Rund 280 Mitglieder habe der Verein bisher. Und man wolle weiter wachsen. Früher hätte er nach Berlin ziehen müssen, um sich frei zu fühlen, sagt Engelhardt. Heute gehe das auch in Kassel. Entsprechend brauche es ein Angebot.
Neben dem Queren Zentrum gibt es in Kassel schon länger ein Queeres Jugendzentrum mit Angeboten für Menschen zwischen 9 und 27 Jahren. Andere Queere Zentren gibt es etwa in Darmstadt, Wiesbaden oder Marburg.
Mehr queerfeindliche Straftaten
Mehr als jeder zehnte Mensch in Deutschland bezeichnet sich selbst als queer. Das geht aus einer Studie des Marktforschungsunternehmens Ipsos hervor. Gleichzeitig steigt die erfasste Zahl der queerfeindlichen Straftaten. Das ist das Ergebnis des jüngsten Lageberichts des Bundeskriminalamts zur Sicherheit von lesbischen, schwulen, bisexuellen, trans- und intergeschlechtlichen sowie queeren Menschen. In Frankfurt wurde erst kürzlich ein 60-Jähriger aus der queeren Szene attackiert.
Eine Oase auch für Queere vom Land
"Wir haben immer wieder Leute von außerhalb, die auch teilweise eine lange Reise auf sich nehmen, um hier herzukommen", sagt Fred Stecher. Stecher ist 29 Jahre alt und hauptamtlich für die Projektkoordination im Queeren Zentrum zuständig, kennt als Trans-Person selbst Anfeindungen im Alltag und auch das Gefühl von Einsamkeit.

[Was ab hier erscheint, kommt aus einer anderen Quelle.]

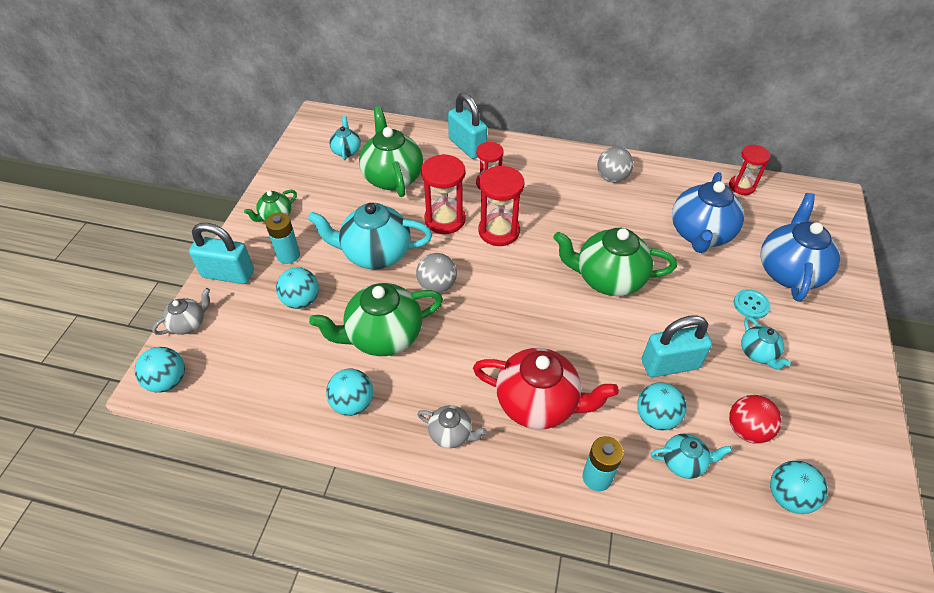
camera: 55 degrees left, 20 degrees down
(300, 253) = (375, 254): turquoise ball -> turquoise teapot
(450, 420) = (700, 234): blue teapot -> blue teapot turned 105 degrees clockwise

Wir haben immer wieder Leute von außerhalb, die eine lange Reise auf sich nehmen, um hier herzukommen. Zitat von Fred Stecher vom Queeren Zentrum KasselZitat Ende
Über 1.000 Menschen seien in den vergangenen Monaten ins Zentrum gekommen. Für viele auch gerade aus dem ländlichen Raum um Kassel sei der Ort eine Oase. "Viele sagen, dass sie hier Anschluss finden und sich weniger alleine fühlen."
Das gilt auch für Tristan Marie Trotz vom Nähkurs im Queeren Zentrum. "Einen Ort zu haben, wo ich einfach hingehen kann, einmal Luft holen, einfach sein, meine Existenz nicht diskutieren muss – das finde ich total wichtig."